I have to admit that the defense was way easier than I had anticipated. In fact, I got to spend much of the two hour question session talking about possibilities for future citizen science projects and the cool things that could be done with camera trap surveys. Once things settle down on my end, I’m looking forward to sharing some of my most recent results here on this blog.
…But it might be a few weeks. Right now I’m in Brazil, crewing for my boyfriend in the world hot-air balloon championship. We are centered in Rio Clara, and this place is beautiful. Although more cultivated than some of the places we are used to flying (e.g.
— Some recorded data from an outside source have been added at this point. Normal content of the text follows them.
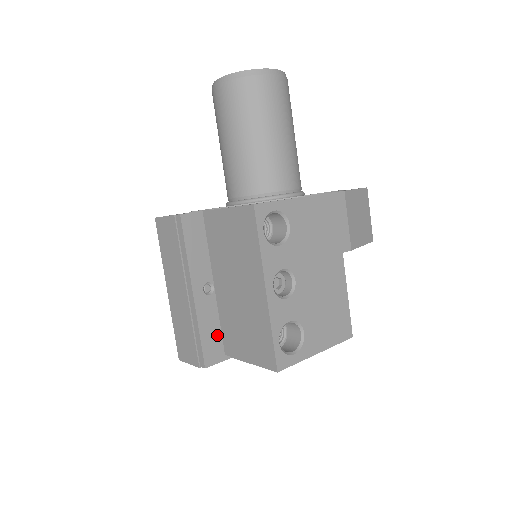
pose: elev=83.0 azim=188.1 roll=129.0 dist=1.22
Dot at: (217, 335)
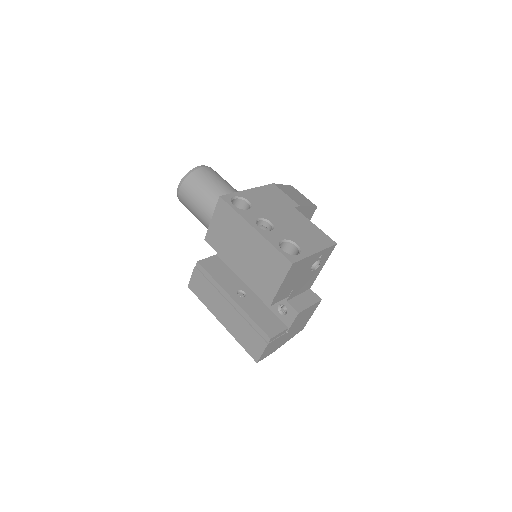
Dot at: (266, 318)
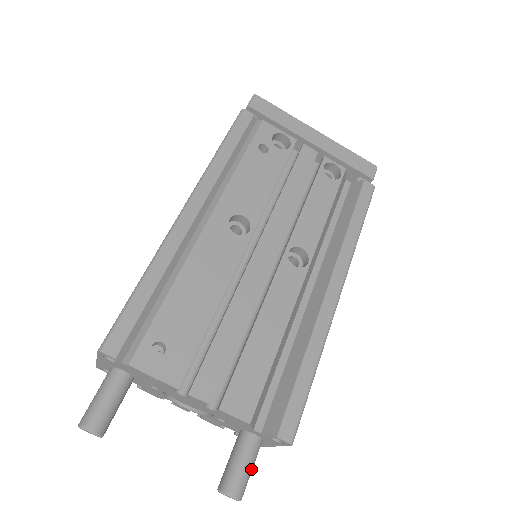
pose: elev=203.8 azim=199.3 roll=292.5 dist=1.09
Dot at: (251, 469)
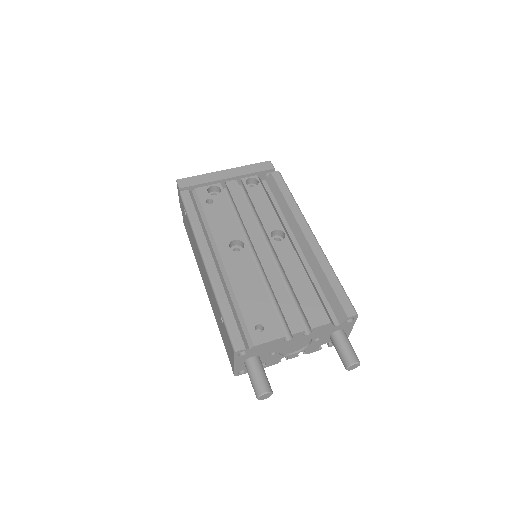
Dot at: (351, 346)
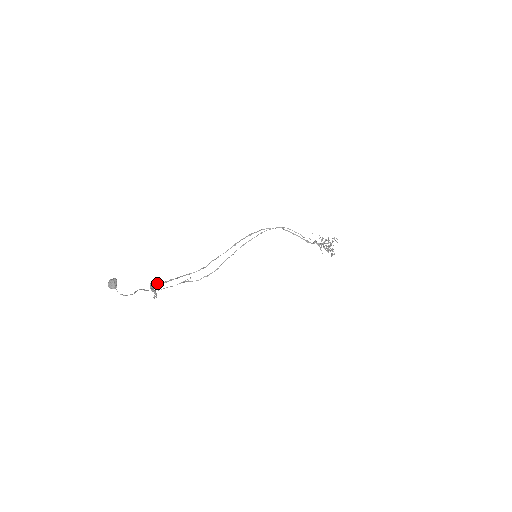
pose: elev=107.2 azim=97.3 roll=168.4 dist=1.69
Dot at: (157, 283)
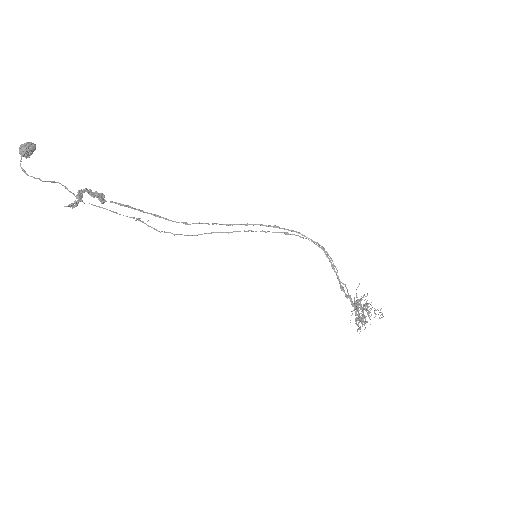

Serengeti), we have still managed to find some wildlife. When we (the chase vehicle) managed to find the landed balloon past a maze of 12-foot-tall sugar cane fields, the co-pilot looked at me nervously and said, “there are no hyenas in South America….right?” Because apparently they had seen a rather large canid ripping into some carcass on some abandoned hillside on the flight. And it turns out that there are maned wolves here, which is probably what they saw. Maned wolves actually vaguely resemble giant red foxes (~ 3 ft tall at the shoulder), and are in a genus all their own (Chrysocyon), and are considered “vulnerable” (as a species) by the Brazilian government. They are pretty cool.
Funny story. When I was applying to graduate school, long before I decided to work with Craig at the University of Minnesota, I had wanted to study maned wolves in the Brazilian cerrado (tropical savanna). And, in the end, I turned down an offer to do so in favor of coming to UMN. But wouldn’t you know it, 6 years later, here I was – right in the middle of maned-wolf country! Granted, *I* still haven’t seen a maned wolf here, as is usually the case. The balloon pilots, with their birds-eye view, always see the most spectacular things. We on the ground just hear about them.
But I’ve got nearly two more weeks here…and I’m on a mission to find me a maned wolf!